13 / « La beauté sans force hait l’entendement parce que l’entendement attend d’elle ce qu’elle n’est pas en mesure d’accomplir ; ce n’est pas cette vie qui recule d’horreur devant la mort et se préserve pure de la destruction, mais la vie qui porte la mort et se maintient dans la mort même qui est la vraie vie de l’esprit. L’esprit conquiert sa vérité seulement à condition de se retrouver soi-même dans l’absolu déchirement (...) L’esprit est cette puissance seulement en sachant regarder le négatif en face et en sachant séjourner près de lui. Ce séjour est le pouvoir magique qui convertit le négatif en être. » 4


14 / Et de fait, si en ce moment médiateur

par excellence dans le parcours hégélien, celui de la Phénoménologie, le système émerge bien enfin « tel qu’en lui-même » sur ce fond de drame c’est parce que le philosophe vient de franchir (non sans traces ; cf. infra) l’ultime et périlleux obstacle qui le séparait encore du « savoir absolu » au sortir d’une crise sévère, qui atteint son paroxysme dans « la malheureuse Francfort » au moment où comme il le signale à Windischmann, dans une lettre emblématique, il y vit une « crise d’hypocondrie jusqu’à l’épuisement de (s) es forces ».

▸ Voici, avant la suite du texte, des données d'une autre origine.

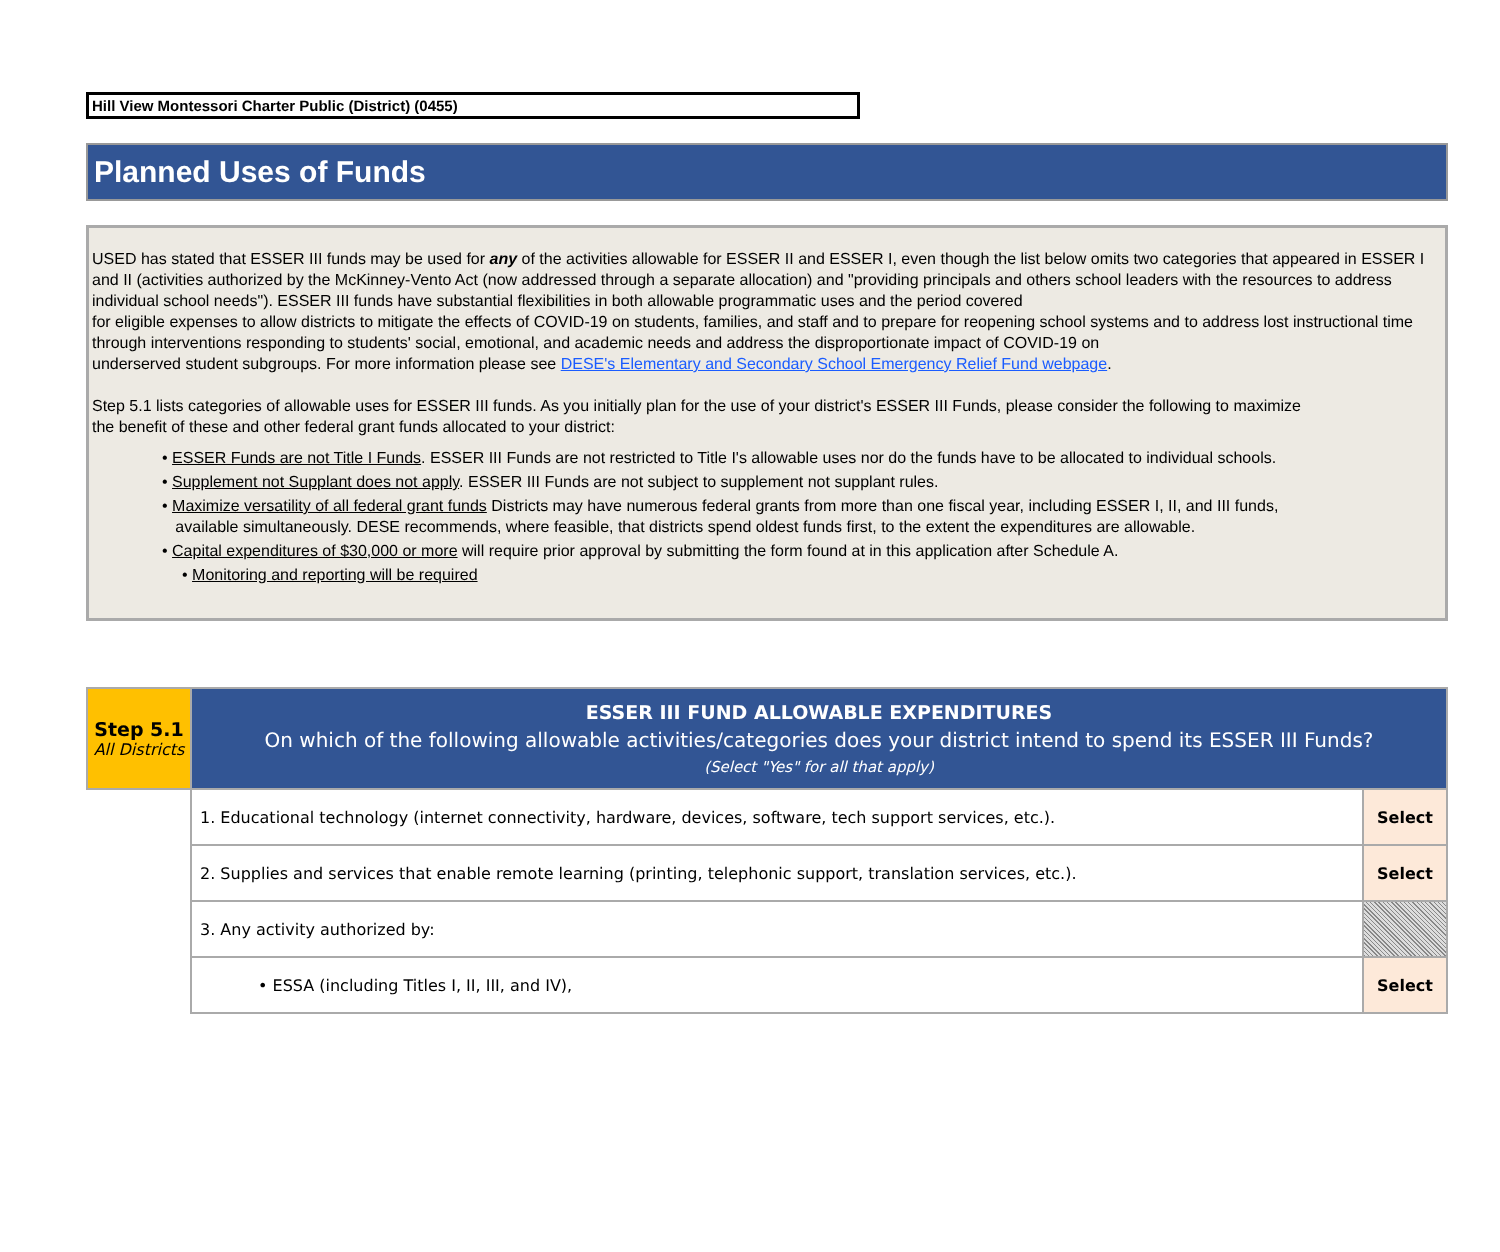Hill View Montessori Charter Public (District) (0455)
Planned Uses of Funds
USED has stated that ESSER III funds may be used for any of the activities allowable for ESSER II and ESSER I, even though the list below omits two categories that appeared in ESSER I and II (activities authorized by the McKinney-Vento Act (now addressed through a separate allocation) and "providing principals and others school leaders with the resources to address individual school needs"). ESSER III funds have substantial flexibilities in both allowable programmatic uses and the period covered
for eligible expenses to allow districts to mitigate the effects of COVID-19 on students, families, and staff and to prepare for reopening school systems and to address lost instructional time through interventions responding to students' social, emotional, and academic needs and address the disproportionate impact of COVID-19 on
underserved student subgroups. For more information please see DESE's Elementary and Secondary School Emergency Relief Fund webpage.
Step 5.1 lists categories of allowable uses for ESSER III funds. As you initially plan for the use of your district's ESSER III Funds, please consider the following to maximize
the benefit of these and other federal grant funds allocated to your district:
• ESSER Funds are not Title I Funds. ESSER III Funds are not restricted to Title I's allowable uses nor do the funds have to be allocated to individual schools.
• Supplement not Supplant does not apply. ESSER III Funds are not subject to supplement not supplant rules.
• Maximize versatility of all federal grant funds Districts may have numerous federal grants from more than one fiscal year, including ESSER I, II, and III funds,
available simultaneously. DESE recommends, where feasible, that districts spend oldest funds first, to the extent the expenditures are allowable.
• Capital expenditures of $30,000 or more will require prior approval by submitting the form found at in this application after Schedule A.
• Monitoring and reporting will be required
| Step 5.1 All Districts | ESSER III FUND ALLOWABLE EXPENDITURES On which of the following allowable activities/categories does your district intend to spend its ESSER III Funds? (Select "Yes" for all that apply) | |
| | 1. Educational technology (internet connectivity, hardware, devices, software, tech support services, etc.). | Select |
| | 2. Supplies and services that enable remote learning (printing, telephonic support, translation services, etc.). | Select |
| | 3. Any activity authorized by: | |
| | • ESSA (including Titles I, II, III, and IV), | Select |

15 / On connaît la formule énigmatique par laquelle Hegel, dans cette même lettre, exprime le stade extrême de cette Saison en enfer : « le point nocturne de la contradiction ».


16 / Pour le survivant de Francfort, les avancées conceptuelles décisives opérées dans les essais, achevés ou non, de la période d’Iéna sont les premiers fruits de cette vita nuova ; ce « séjour magique, qui convertit le négatif en être ». La plus novatrice de ces percées nous ramène au mitan de notre propos. C’est bien le cas de le dire puisqu’elle concerne la catégorie du Mitte : le moyen terme. Formellement, dans son énonciation immédiate, la notion n’a rien de nouveau pour le philosophe sinon que, depuis ses débuts, elle n’a cessé de monter au zénith de sa réflexion

, jusqu’à remplir, sous sa désignation définitive de Vermittlung, le rôle d’une métonymie pour l’ensemble du système, lorsque ce dernier se verra spécifié comme « philosophie de la médiation ». Dès les premiers travaux théologiques de Tübingen, il ne cesse d’en retourner le contenu dans tous les sens. Il lui a fait franchir bien des étapes ; de son moment le plus faiblement abstrait, celui de la copule syllogistique, à cet acquis décisif arraché de haute lutte à Iéna, qui voit, pour la toute première fois dans l’histoire philosophique, « l’outil », soit la force productive matérielle, élevée à la dignité de « puissance de l’esprit » !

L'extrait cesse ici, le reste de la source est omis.